STP-IM Building Model.png

First Phase: Model-to-Model Transformations

Whenever the build process is triggered for these models, an interim instance of the IM is created for each one, using model-to-model transformations with ATL.

Second Phase: Model Consolidation

In the second phase, the interim IM instances are consolidated. This can be implemented in several ways. Below are some of the considered approaches.

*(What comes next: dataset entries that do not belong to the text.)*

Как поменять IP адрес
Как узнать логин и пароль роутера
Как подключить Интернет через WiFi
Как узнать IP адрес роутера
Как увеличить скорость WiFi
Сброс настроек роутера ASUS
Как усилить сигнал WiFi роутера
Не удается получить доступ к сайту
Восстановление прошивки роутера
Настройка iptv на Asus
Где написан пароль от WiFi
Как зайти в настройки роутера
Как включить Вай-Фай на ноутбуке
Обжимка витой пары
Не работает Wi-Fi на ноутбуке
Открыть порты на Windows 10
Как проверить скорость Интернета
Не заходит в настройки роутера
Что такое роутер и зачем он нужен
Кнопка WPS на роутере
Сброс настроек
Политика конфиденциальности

  • ATL. Write a consolidation transformation; it would take two models as input (the core instance and the interim instance), merge them and produce one as output (the updated core instance). However ATL is a tool for model transformations, and although it can do the job, it is not what it was conceived for.
  • EMF-generated java APIs. Load the existing core instance, update it with the concepts of the interim instance and save it.
  • EMF Compare / EMF Query. When one of the user models change, its corresponding IM interim instance is created again and it is consolidated to the core IM instance again. To update other user models that might be affected in the operation, this interim IM instance compared to its previous state from local history using EMF Compare; if any change is found it will be tracked back to all user models using the UPDATE statement, to keep them all updated.
  • Teneo/CDO. Work the core instance as a model repository, possibly stored in a relational format.

Special Considerations

Picking the right choice is not only dependant no how easy it is to implement or which one gives the most value to the user. Below are some key scenarios to consider.

  • The user creates a new STP model from scratch (whether using BPMN, SCA or other model editors), and it's added to the core IM instance.
  • The user creates a new STP model starting from the concepts already defined (e.g. processes, services, service bindings, etc.) checking out the core IM instance.
  • The user modifies one of the existing STP models; adding, updating and deleting elements. These changes will be committed to the core IM instance.
  • The user opens a model whose elements have been changed by another model, and therefore has to be updated to reflect the latest changes from the core IM instance.

As it can be seen, these concerns match the basic operations offered by file repositories such as CVS or SVN. The chosen solution should provide capabilities to address these concerns.